From civil rights to Ferguson, Franchise reveals the untold history of how fast food became one of the greatest generators of black wealth in America.

Dr. Marcia Chatelain is the Provost’s Distinguished Associate Professor of History and African American Studies at Georgetown University. Previously, Dr. Chatelain was a Reach for Excellence Assistant Professor of Honors and African American Studies at the University of Oklahoma in Norman.  A scholar, speaker, and strategist, Dr. Chatelain is also a co-host of the podcast, “The Waves,” on Slate, and author of South Side Girls: Growing Up in the Great Migration.

Dr. Marion Nestle is Paulette Goddard Professor, of Nutrition, Food Studies, and Public Health, Emerita, at New York University, which she chaired from 1988-2003 and from which she officially retired in September 2017.  She is also a Visiting Professor of Nutritional Sciences at Cornell.  She earned a Ph.D. in molecular biology and an M.P.H. in public health nutrition from the University of California, Berkeley, and has been awarded honorary degrees from Transylvania University in Kentucky (2012) and from the City University of New York’s Macaulay Honors College (2016).

Dr. Mireya Loza an Assistant Professor in Food Studies at New York University. Her areas of research include Latino history, social movements, migration, food studies and labor history. Her book, Defiant Braceros: How Migrant Workers Fought for Racial, Sexual, and Political Freedom (2016), examines the Bracero Program and how guest workers negotiated the intricacies of indigeneity, intimacy, and transnational organizing. Loza worked with the NMAH on the Bracero History Project, which produced the Bracero History Archive and the traveling exhibition, “Bittersweet Harvest: The Bracero Program, 1942–1964.”

Data provided
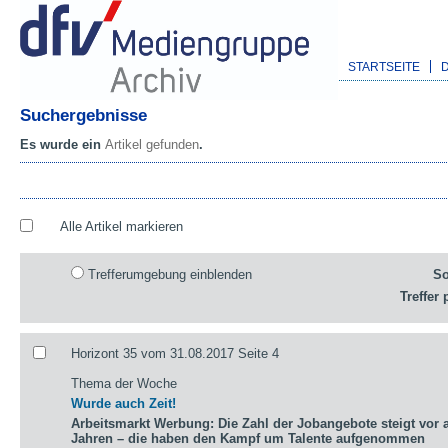
STARTSEITE
Suchergebnisse
Es wurde ein
Artikel gefunden
.
Alle Artikel markieren
Trefferumgebung einblenden
So
Treffer 
Horizont 35 vom 31.08.2017 Seite 4
Thema der Woche
Wurde auch Zeit!
Arbeitsmarkt Werbung: Die Zahl der Jobangebote steigt vor a
Jahren – die haben den Kampf um Talente aufgenommen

Required actions
(1) State whether each statement below agrees with the biographical text, answering yes or no and quoting the deciding words of the text.
(a) Marion Nestle chaired her department at New York University from 1988 to 2003.
(b) Marcia Chatelain currently teaches at the University of Oklahoma.
(c) Mireya Loza's book on the Bracero Program appeared in 2017.
(2) Using the biographical text, answer the following:
(a) Which podcast does Marcia Chatelain co-host, and on what outlet?
(b) From which institution did Marion Nestle earn her Ph.D.?
(c) What years does the traveling exhibition on the Bracero Program cover?
(3) Extract the passage of the biographical text from "Dr. Marcia Chatelain" up to and including "the Great Migration.".

Answers to each task
(1)
(a) Yes: "which she chaired from 1988-2003"
(b) No: "Dr. Marcia Chatelain is the Provost’s Distinguished Associate Professor of History and African American Studies at Georgetown University. Previously, Dr. Chatelain was a Reach for Excellence Assistant Professor of Honors and African American Studies at the University of Oklahoma in Norman."
(c) No: "Defiant Braceros: How Migrant Workers Fought for Racial, Sexual, and Political Freedom (2016)"

(2)
(a) “The Waves,” on Slate
(b) The University of California, Berkeley
(c) 1942–1964

(3)
Dr. Marcia Chatelain is the Provost’s Distinguished Associate Professor of History and African American Studies at Georgetown University. Previously, Dr. Chatelain was a Reach for Excellence Assistant Professor of Honors and African American Studies at the University of Oklahoma in Norman.  A scholar, speaker, and strategist, Dr. Chatelain is also a co-host of the podcast, “The Waves,” on Slate, and author of South Side Girls: Growing Up in the Great Migration.